FedEx Corp., an economic bellwether because it ships goods from financial documents to electronics, pared its annual profit forecast last month on slowing demand and a shift to cheaper delivery services. The Memphis, Tennessee-based company, which in August said it would offer workers voluntary buyouts as part of “significant” cost-reductions, will unveil details on more such moves next week.
Expense Control
Some companies' own woes are prompting renewed expense control. Rochester, New York-based Kodak said on Sept. 28 it will eliminate at least 200 more jobs in 2012, on top of the 1,000 cuts it announced on Sept. 10, as the bankrupt photography pioneer shrinks into a commercial-printing-focused business. That follows a global reduction of 2,700 this year.

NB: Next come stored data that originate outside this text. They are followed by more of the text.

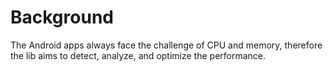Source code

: # Background
The Android apps always face the challenge of CPU and memory, therefore the lib aims to detect, analyze, and optimize the performance.

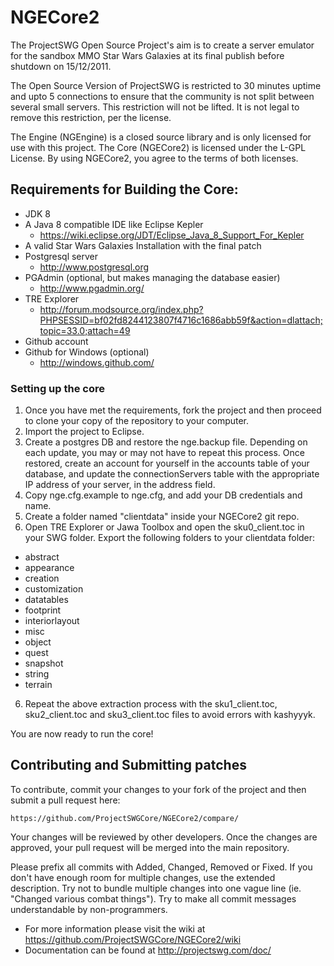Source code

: # NGECore2

The ProjectSWG Open Source Project's aim is to create a server emulator for the sandbox MMO Star Wars Galaxies at its final publish before
shutdown on 15/12/2011.

The Open Source Version of ProjectSWG is restricted to 30 minutes uptime and upto 5 connections to ensure that the community
is not split between several small servers. This restriction will not be lifted. It is not legal to remove this restriction, per the license.

The Engine (NGEngine) is a closed source library and is only licensed for use with this project. The Core (NGECore2) is licensed under the L-GPL License. By using NGECore2, you agree to the terms of both licenses.

## Requirements for Building the Core:

* JDK 8
* A Java 8 compatible IDE like Eclipse Kepler 
  * https://wiki.eclipse.org/JDT/Eclipse_Java_8_Support_For_Kepler
* A valid Star Wars Galaxies Installation with the final patch
* Postgresql server 
  * http://www.postgresql.org
* PGAdmin (optional, but makes managing the database easier)
  * http://www.pgadmin.org/
* TRE Explorer
  * http://forum.modsource.org/index.php?PHPSESSID=bf02fd8244123807f4716c1686abb59f&action=dlattach;topic=33.0;attach=49
* Github account
* Github for Windows (optional)
  * http://windows.github.com/

### Setting up the core

1. Once you have met the requirements, fork the project and then proceed to clone your copy of the repository to your computer.
2. Import the project to Eclipse.
3. Create a postgres DB and restore the nge.backup file. Depending on each update, you may or may not have to repeat this process. Once restored, create an account for yourself in the accounts table of your database, and update the connectionServers table with the appropriate IP address of your server, in the address field. 
4. Copy nge.cfg.example to nge.cfg, and add your DB credentials and name.
5. Create a folder named "clientdata" inside your NGECore2 git repo.
5. Open TRE Explorer or Jawa Toolbox and open the sku0_client.toc in your SWG folder. Export the following folders to your clientdata folder:

* abstract
* appearance
* creation
* customization
* datatables
* footprint
* interiorlayout
* misc
* object
* quest
* snapshot
* string
* terrain

6. Repeat the above extraction process with the sku1_client.toc, sku2_client.toc and sku3_client.toc files to avoid errors with kashyyyk.

You are now ready to run the core!

## Contributing and Submitting patches

To contribute, commit your changes to your fork of the project and then submit a pull request here:

    https://github.com/ProjectSWGCore/NGECore2/compare/
    
Your changes will be reviewed by other developers. Once the changes are approved, your pull request will be merged into the main repository.

Please prefix all commits with Added, Changed, Removed or Fixed. If you don't have enough room for multiple changes, use the extended description. Try not to bundle multiple changes into one vague line (ie. "Changed various combat things"). Try to make all commit messages understandable by non-programmers.

* For more information please visit the wiki at https://github.com/ProjectSWGCore/NGECore2/wiki
* Documentation can be found at http://projectswg.com/doc/
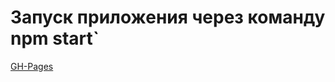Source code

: # Запуск приложения через команду npm start`

[GH-Pages]([https://github.com/iEasyJet/colors-bar/tree/main](https://ieasyjet.github.io/samedia/))
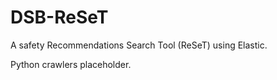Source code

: # DSB-ReSeT
A safety Recommendations Search Tool (ReSeT) using Elastic.

Python crawlers placeholder.
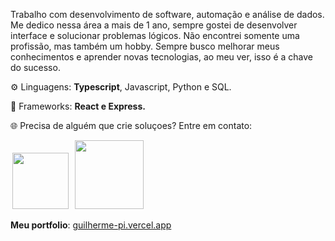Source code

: <p>Trabalho com desenvolvimento de software, automação e análise de dados. Me dedico nessa área a mais de 1 ano, sempre gostei de desenvolver interface e solucionar problemas lógicos. Não encontrei somente uma profissão, mas também um hobby. Sempre busco melhorar meus conhecimentos e aprender novas tecnologias, ao meu ver, isso é a chave do sucesso.</p>

⚙️ Linguagens: **Typescript**, Javascript, Python e SQL.

🔧 Frameworks: **React e Express.**

🌐 Precisa de alguém que crie soluçoes? Entre em contato:
<p align="left" >
  <a href="https://www.linkedin.com/" alt="Linkedin">
  <img width="90" hspace="3" src="https://img.shields.io/badge/-Linkedin-0e76a8?style=flat-square&logo=Linkedin&logoColor=white&link=LINK-DO-SEU-LINKEDIN" /></a>

  <a href="https://wa.me/" alt="WhatsApp">
  <img hspace="3" width="110" src="https://img.shields.io/badge/-WhatsApp-25d366?style=flat-square&labelColor=25d366&logo=whatsapp&logoColor=white&link=API-DO-SEU-WHATSAPP"/></a>
</p>


**Meu portfolio**: [guilherme-pi.vercel.app]()
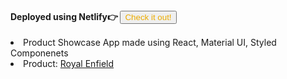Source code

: <h4>Deployed using Netlify👉  <a href="https://bike-showcase.netlify.app/"><button style="color: #ebab00">Check it out!</button></a> </h4>
<li>Product Showcase App made using React, Material UI, Styled Componenets</li>
<li>Product: <a href="https://www.royalenfield.com/in/en/home/">Royal Enfield</a></li>
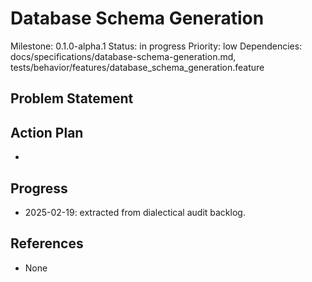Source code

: # Database Schema Generation
Milestone: 0.1.0-alpha.1
Status: in progress
Priority: low
Dependencies: docs/specifications/database-schema-generation.md, tests/behavior/features/database_schema_generation.feature

## Problem Statement
<description>


## Action Plan
- <tasks>

## Progress
- 2025-02-19: extracted from dialectical audit backlog.

## References
- None
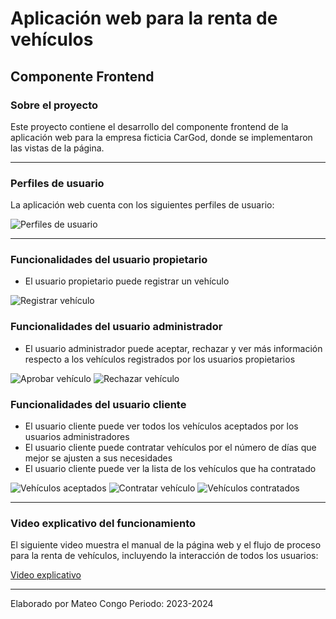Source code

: # Aplicación web para la renta de vehículos

## Componente Frontend

### Sobre el proyecto
Este proyecto contiene el desarrollo del componente frontend de la aplicación web para la empresa ficticia CarGod, donde se implementaron las vistas de la página.

---

### Perfiles de usuario
La aplicación web cuenta con los siguientes perfiles de usuario: 

![Perfiles de usuario](https://github.com/Einarr07/Renta_de_vehiculos-FRONTEND/assets/96399138/d0241f25-5d88-4a86-a488-fd1a79ec9d97)

---

### Funcionalidades del usuario propietario
- El usuario propietario puede registrar un vehículo

![Registrar vehículo](https://github.com/Einarr07/Renta_de_vehiculos-FRONTEND/assets/96399138/c0f9f041-4abb-4bd7-970f-34909b4d1ac0)

### Funcionalidades del usuario administrador
- El usuario administrador puede aceptar, rechazar y ver más información respecto a los vehículos registrados por los usuarios propietarios

![Aprobar vehículo](https://github.com/Einarr07/Renta_de_vehiculos-FRONTEND/assets/96399138/557e1f9b-3cf9-40a4-8183-61d06aed4d9b)
![Rechazar vehículo](https://github.com/Einarr07/Renta_de_vehiculos-FRONTEND/assets/96399138/0f10517f-0c03-46f9-b374-0e76a3fe4363)

### Funcionalidades del usuario cliente
- El usuario cliente puede ver todos los vehículos aceptados por los usuarios administradores
- El usuario cliente puede contratar vehículos por el número de días que mejor se ajusten a sus necesidades
- El usuario cliente puede ver la lista de los vehículos que ha contratado

![Vehículos aceptados](https://github.com/Einarr07/Renta_de_vehiculos-FRONTEND/assets/96399138/5644ebfb-0f1d-48b1-bbf3-b91c0fb96f5a)
![Contratar vehículo](https://github.com/Einarr07/Renta_de_vehiculos-FRONTEND/assets/96399138/e87a1f16-b793-4f48-ab68-11230f41d75a)
![Vehículos contratados](https://github.com/Einarr07/Renta_de_vehiculos-FRONTEND/assets/96399138/74eb1be2-4bf0-44cd-8e6f-d54df02a75c4)

---

### Video explicativo del funcionamiento
El siguiente video muestra el manual de la página web y el flujo de proceso para la renta de vehículos, incluyendo la interacción de todos los usuarios: 

[Video explicativo](https://www.youtube.com/watch?v=IXywkaym-kw)

---

Elaborado por Mateo Congo
Periodo: 2023-2024
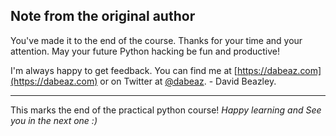 ## Note from the original author

You've made it to the end of the course. Thanks for your time and your attention.
May your future Python hacking be fun and productive!

I'm always happy to get feedback.  You can find me at [https://dabeaz.com](https://dabeaz.com)
or on Twitter at [@dabeaz](https://twitter.com/dabeaz). - David Beazley.

-----

This marks the end of the practical python course! *Happy learning and See you in the next one :)*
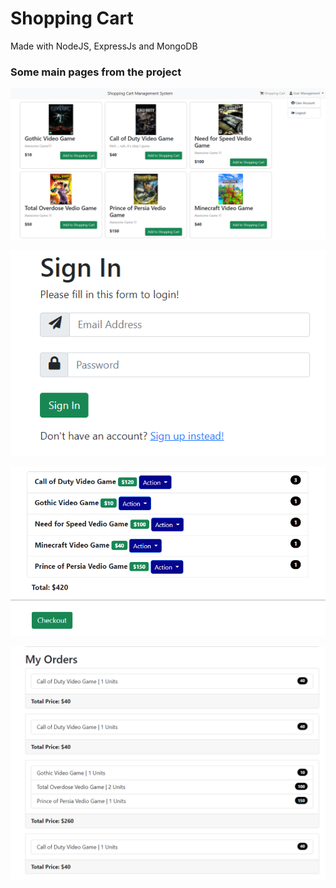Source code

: # Shopping Cart

Made with NodeJS, ExpressJs and MongoDB

### Some main pages from the project

![plot](./Final-Images/MainPage.png)

![plot](./Final-Images/SignIn.png)

![plot](./Final-Images/CartPage.png)

![plot](./Final-Images/OrdersPage.png)
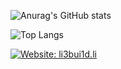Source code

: ![Anurag's GitHub stats](https://github-readme-stats.vercel.app/api?username=li3bui1d&show_icons=true&theme=radical)

![Top Langs](https://github-readme-stats.vercel.app/api/top-langs/?username=li3bui1d&layout=compact)

[![Website: li3bui1d.li](https://img.shields.io/badge/license-BSD%203--Clause-blue.svg)](http://node-infos.li3bui1d.li)
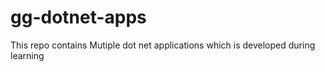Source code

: # gg-dotnet-apps
This repo contains Mutiple dot net applications which is developed during learning
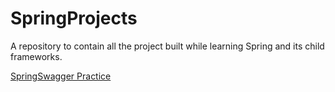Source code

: # SpringProjects
A repository to contain all the project built while learning Spring and its child frameworks.

[SpringSwagger Practice](SpringSwagger/README.md)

“Companies are trying to protect profit margins as best they can, so they'll be very guarded” in hiring and capital expenditures, said Michael Mullaney, who helps manage $9.5 billion as chief investment officer of Fiduciary Trust Co. in Boston. That's why he has picked Colgate-Palmolive Co., the world's largest toothpaste maker, and other stocks in “classic defensive sectors” such as health care and consumer staples.
Small companies are responsible for most of the hiring even as big businesses shed jobs, said Lieberman of Advisors Capital, adding that his firm took on a few people this year without issuing a press release. “The big corporate layoffs always make the news,” he said.
Toya Coverson, 35, of Atlanta, lost her $11.50-an-hour position two months ago as a security guard and now is more concerned after hearing of business cutbacks, she said.
“It means there are more people looking for work and not that many jobs,” said Coverson, who hasn't had an interview though she's applied for about 20 openings. “There is going to be fierce competition.”